10 de out. de 2014

06 - Um anjo sobre aquele lugar

Naquele sábado de manhã a música “The way we were” ainda estava na minha cabeça como trilha sonora da imagem daquela gentil senhor quando, sentado em um banco da praça, eu abri o jornal, um jornal da capital. A matéria não dava o nome exato, mas dizia que uma criança havia morrido no playground de um grande hotel em Águas de São Pedro, a informação é que tinha sido durante a semana, enquanto a menina brincava num balanço, a barra de ferro que sustentava a cadeira havia caído sobre ela. Eu tinha estado por lá na noite anterior e ninguém comentou isso comigo, a discrição comum daqueles profissionais tinha mantido sigilosa mesmo de mim, que frequentava o lugar há tantos anos, aquele notícia trágica.
No final da tarde estava eu lá novamente, entrando no Grande Hotel. Parecia-me tudo igual, a viela marginal que dá acesso aos estacionamentos ainda continuava mágica. Árvores repletas de primavera, abraçando o caminho, ainda faziam com que eu me sentisse acolhido. Caído, o sol amarelava o céu, deixando surreal o momento mais espetacular do dia. Dourada, a terra se despedia do astro maior e dava boas-vindas à noite. Nesse momento, nada parece ter raízes, nada se prende. Solto, dança o natural, se é que ele existe, com o sobrenatural.

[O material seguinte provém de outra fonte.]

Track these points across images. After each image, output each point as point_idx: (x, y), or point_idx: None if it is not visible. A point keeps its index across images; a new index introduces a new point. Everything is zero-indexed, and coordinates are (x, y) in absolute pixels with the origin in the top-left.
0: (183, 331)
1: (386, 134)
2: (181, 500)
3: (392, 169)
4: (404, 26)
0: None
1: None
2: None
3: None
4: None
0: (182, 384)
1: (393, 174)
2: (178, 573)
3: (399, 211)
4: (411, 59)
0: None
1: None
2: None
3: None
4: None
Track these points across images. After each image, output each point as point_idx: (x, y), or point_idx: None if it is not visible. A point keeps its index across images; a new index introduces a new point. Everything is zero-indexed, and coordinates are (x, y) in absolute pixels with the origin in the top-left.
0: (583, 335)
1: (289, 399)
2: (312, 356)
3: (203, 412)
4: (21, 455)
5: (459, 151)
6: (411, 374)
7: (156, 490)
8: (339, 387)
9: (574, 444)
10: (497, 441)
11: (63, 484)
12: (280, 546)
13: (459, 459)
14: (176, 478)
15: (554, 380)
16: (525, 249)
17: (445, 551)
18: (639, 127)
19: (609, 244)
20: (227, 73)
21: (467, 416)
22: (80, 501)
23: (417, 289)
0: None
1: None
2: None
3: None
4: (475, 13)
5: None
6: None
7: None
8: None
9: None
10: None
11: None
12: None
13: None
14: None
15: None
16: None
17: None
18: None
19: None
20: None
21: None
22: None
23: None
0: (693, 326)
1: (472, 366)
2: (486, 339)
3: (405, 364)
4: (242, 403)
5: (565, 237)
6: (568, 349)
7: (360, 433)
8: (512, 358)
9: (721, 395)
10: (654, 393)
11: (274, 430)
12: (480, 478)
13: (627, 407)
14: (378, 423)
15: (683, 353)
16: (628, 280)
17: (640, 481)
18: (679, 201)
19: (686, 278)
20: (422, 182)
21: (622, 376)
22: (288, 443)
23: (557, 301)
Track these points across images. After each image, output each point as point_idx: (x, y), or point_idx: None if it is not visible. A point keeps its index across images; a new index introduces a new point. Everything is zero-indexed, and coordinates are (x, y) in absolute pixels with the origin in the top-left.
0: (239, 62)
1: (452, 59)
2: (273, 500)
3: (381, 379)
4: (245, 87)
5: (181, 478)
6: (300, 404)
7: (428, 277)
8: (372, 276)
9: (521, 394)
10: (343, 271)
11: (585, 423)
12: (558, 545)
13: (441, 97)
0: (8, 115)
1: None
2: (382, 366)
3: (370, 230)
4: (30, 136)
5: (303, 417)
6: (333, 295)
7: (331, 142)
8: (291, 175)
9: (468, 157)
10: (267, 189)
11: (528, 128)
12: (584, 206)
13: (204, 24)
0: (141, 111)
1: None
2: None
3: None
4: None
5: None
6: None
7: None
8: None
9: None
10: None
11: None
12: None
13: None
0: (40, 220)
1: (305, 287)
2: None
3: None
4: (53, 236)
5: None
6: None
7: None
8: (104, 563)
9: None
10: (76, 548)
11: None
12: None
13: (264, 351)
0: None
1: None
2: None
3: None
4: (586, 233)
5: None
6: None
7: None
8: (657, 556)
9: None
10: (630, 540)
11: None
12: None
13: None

Naquele lugar, o horizonte sempre me parece mais baixo, lá, tenho a impressão de estar acima de tudo, como se fosse um local protegido, guardado apenas para os que podem pagar o preço. O preço pode não ser dinheiro, é mais que isso, é vaidade, mas também é o bom gosto, aquele que dinheiro algum compra. Outros, e esses são os que mais tiram proveito do local, sabem da história do hotel, pisam com cuidado naqueles pisos de ladrilhos xadrezes e de grandes e polidos tacos de madeira, mesmo os reflexos desses nos espelhos cristalinos, são registrados com respeito.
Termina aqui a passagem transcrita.